The Cybersecurity world is a mess. According to Security magazine, there were 1,767 publicly reported data breaches exposing 18.8 billion records in 2021. This is a decrease from 2020’s pace. Although this may seem like progress, let me assure you it is certainly not. Data breaches have decreased because a more profitable attack has taken its place; Ransomware. However, ransomware and data breaches are the symptoms, not the disease. When we as a cybersecurity community get a handle on ransomware attacks, there will be another type of attack to take its place. The issue is not that there are attacks; the issue is the culture in our organizations. The only way to start gaining ground in the cyberwar is to instill a culture of security at every level. The only way this culture can be created is through command emphasis from the top of our organizations. A fundamental culture change must happen in leadership to drive that change. Leaders must understand the challenges they are facing to keep the data and the students they are entrusted with safe. In this article, I will discuss three topics every leader must understand to effectively lead security strategies and create a culture of security.
The first issue leaders must recognize is who is attacking them. There is a quote from a book written two thousand years ago that is relevant to this discussion. In The Art of War, Sun Tzu wrote, “If you know the enemy and know yourself, you need not fear the result of a hundred battles.
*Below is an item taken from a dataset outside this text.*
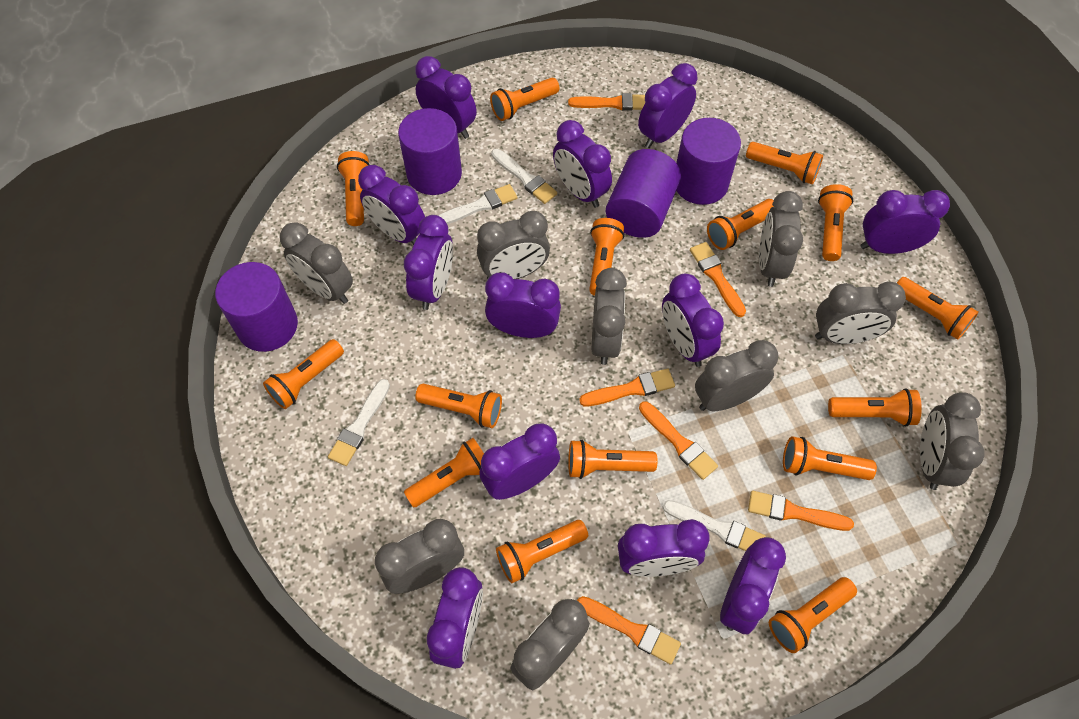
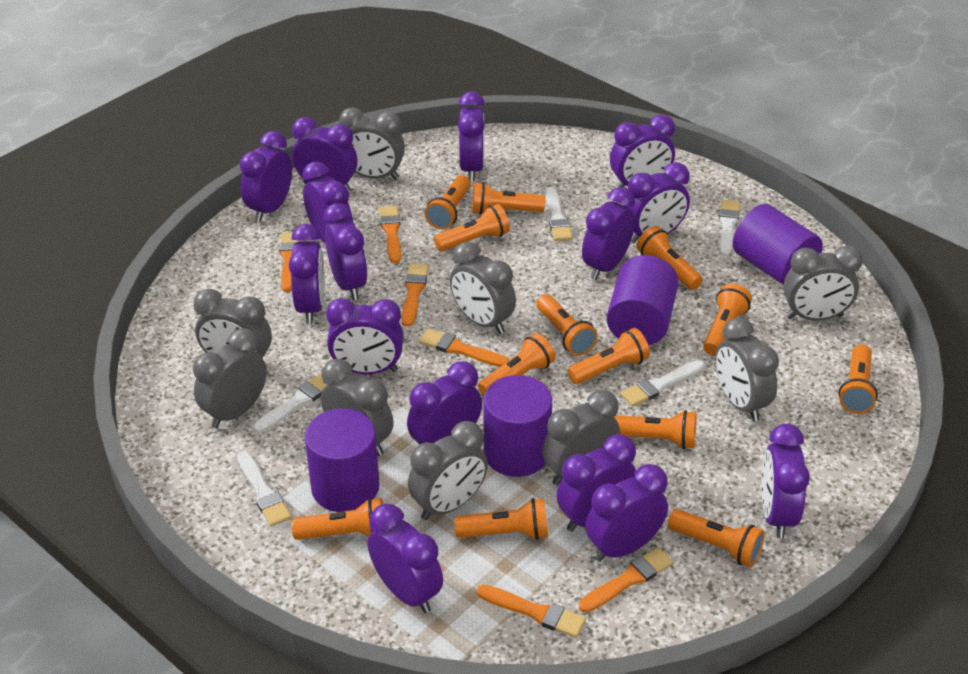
orange flashlight: [263,339,344,409] [337,151,370,226] [404,438,484,507] [415,384,502,428] [490,78,559,121] [496,520,588,583] [568,440,657,479] [589,218,624,296] [707,199,774,250] [746,142,823,184] [769,577,857,653] [783,436,877,480] [818,184,853,261] [828,388,922,426] [897,277,979,340] = 15 -> [291,498,383,540] [425,175,471,229] [434,204,510,251] [454,498,548,540] [472,182,545,215] [478,333,555,396] [536,294,598,356] [567,328,650,384] [613,410,697,449] [636,226,703,290] [668,509,765,567] [703,283,752,355] [838,344,878,414] = 13
purple clock: [358,165,425,245] [404,215,453,310] [415,56,477,139] [427,567,483,669] [479,424,560,500] [485,273,561,338] [553,120,612,208] [618,519,710,577] [638,63,698,148] [662,274,724,367] [720,537,786,634] [861,190,950,254] = 12 -> [240,131,292,222] [289,224,325,324] [292,117,357,192] [303,161,353,243] [324,203,368,300] [326,298,404,374] [368,504,443,613] [407,361,482,444] [458,91,485,181] [556,434,636,532] [582,187,635,280] [585,464,668,562] [610,115,675,188] [624,162,690,243] [761,424,810,538] = 15
white brush: [328,379,390,466] [438,184,518,224] [491,149,557,204] [663,500,766,551] = 4 -> [237,451,292,527] [253,373,327,433] [545,187,573,241] [620,360,705,407] [719,200,740,257] = 5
If you know yourself but not the enemy, for every victory gained you will also suffer a defeat. If you know neither the enemy nor yourself, you will succumb in every battle.” This quote is extremely insightful. In the cyber battle, when one type of attack is controlled, another is on the way. The issue is that we, as leaders underestimate our adversary. When we close our eyes and imagine who the hackers are, we envision a person in their parent’s basement, overweight, dirty, and socially awkward, pounding on their keyboards at three am. This is not the case. There are entire companies dedicated to stealing your data and making you pay a ransom for the privilege to exist. There are countries with cyber armies in the tens of thousands that can see your vulnerabilities at the speed of light from half a world away. Even beginners have enough free tools and training at their disposal to become a threat in a matter of weeks. Each of these enemies is more dedicated to stealing data that our leaders are not prepared to protect.
It is understandable if you cringed at that last sentence; however, it is the second issue we are missing as leaders. The bad guys are far more committed to stealing organizations’ data and encrypting their systems than leaders are to protecting them. This is not an issue of competence but one of time and culture. Cybercriminals have the luxury of being singularly focused on attacking. All of their research and development is aimed at breaking into systems and making money on data theft and encryption. Because of a lack of understanding about cybersecurity issues at the highest level of most organizations, the commitment to protection is nowhere near the commitment of invasion, handing the bad guys an enormous advantage.
The third issue is that there is a lack of written down, understandable, and enforceable policies guiding our organizations through this crisis. Companies must have all aspects of their infrastructure and employee cyber hygiene under control, or there will be an attack. The visibility of organizational vulnerabilities is staggering and invisible. Any misstep can immediately be detected. The only way to counteract this is with written down policies, procedures, and guidelines that are understood and followed by everyone. A framework like the Nist 800-53 or the ISO 27001 must be implemented and taught.
I understand that this is a massive undertaking for leadership. Other responsibilities take our time and attention. This problem must be solved by understanding, then delegating. A competent Chief Information Security Officer is a first step. However, leaders can delegate authority but not responsibility. The responsibility to keep data safe still falls on them. Every leader must understand who the enemy is, how they behave and why. They must push a leadership culture through a framework and be as committed to protecting their organizations as the bad guys are to attacking them.